Search code examples
javaregexscjp

Confusion over Regex greedy operator, and terminating character


I'm studying up for the SCJP exam, and the following mock question caught me offguard. The explanation in the tool wasn't very good so I'm hoping the knowledgeable people of SO can explain it.

With the regex of C.*L, identify the words it would capture from CooLooLCuuLooC

I selected CooL and CuuL. My reason for this choice is because I believed it would look for a starting match of C, then take any character zero or more times until it finds an L, and then terminate.

However, the answer is actually CooLooLCuuL. I'm confused as to how the first 2 L's make it through?

Could anyone please clear this up for me?

Thanks


Solution

  • Just one more possibly useful explanation:

    The .* matches anything (except, by default, newlines!!!!), zero or more times - you understood that, generally. However, .*? also meets that definition. The difference is greediness...

    • .* will match anything until it can't match anything else ('greedy' or 'eager')
    • .*? will match anything until the following expression can be matched ('non-greedy' or 'reluctant')

    Thus, C.*L will find a capital C, then match ooLooLCuuLooC with .*. It will then find it has to match a capital L. Being at the end of the string, that's not possible, so it goes to where it can match an L, forcing the .* to give up the characters LooC in order to do so.
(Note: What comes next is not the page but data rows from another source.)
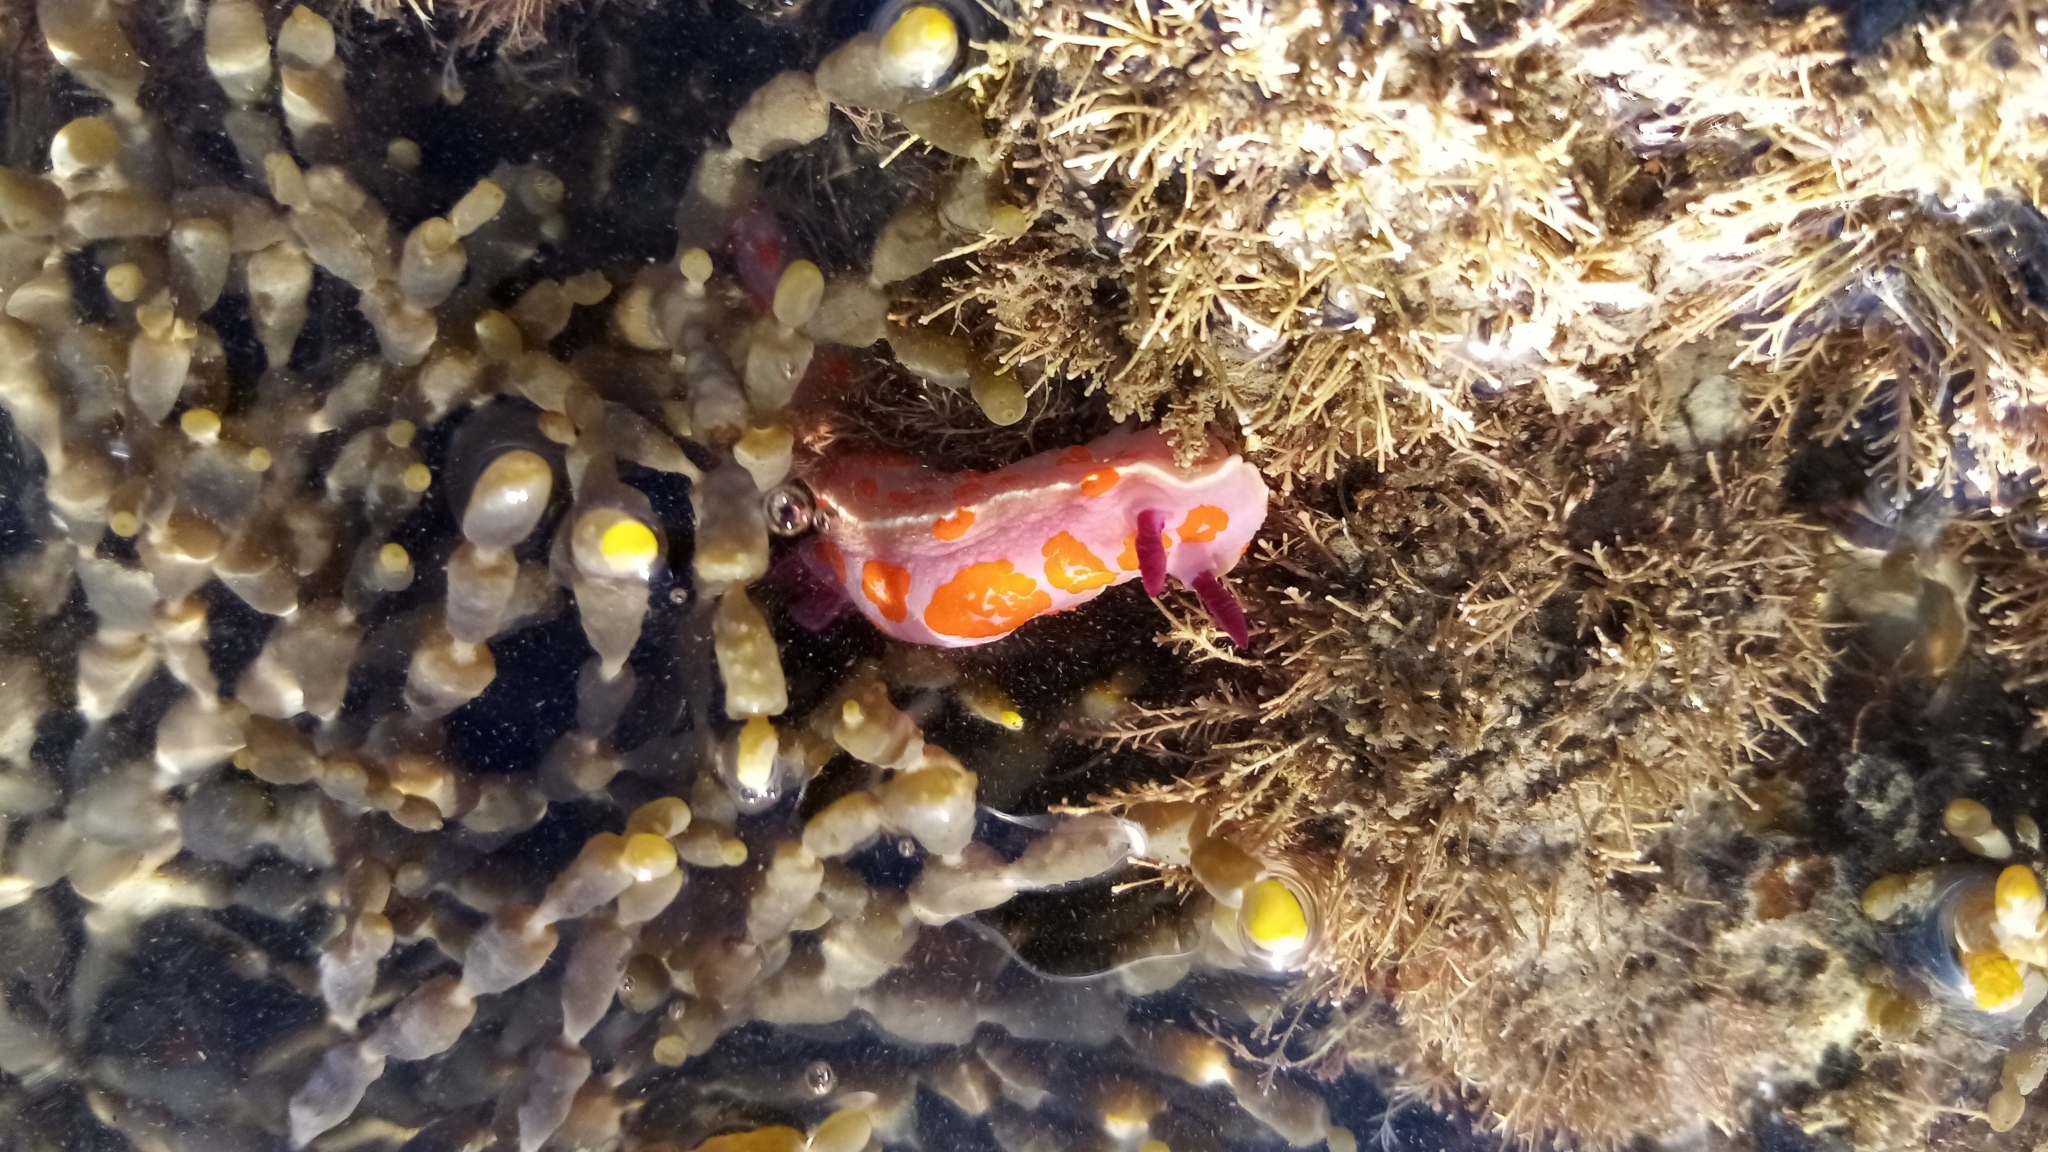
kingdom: Animalia
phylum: Mollusca
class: Gastropoda
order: Nudibranchia
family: Chromodorididae
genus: Ceratosoma
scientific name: Ceratosoma amoenum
Result: CooLooLCuuL

    If you were to use C.*?L it will find C, then match o, testing the next o for a match to L. This would fail, making it match oo and testing the next L for a match to L. This would succeed and it would return CooL.

    A third option for matching either CooL or CuuL (that is any strings that start with C and end with L) would be C[^L]*L. This matches C, then any number of characters that are not a capital L, then a capital L.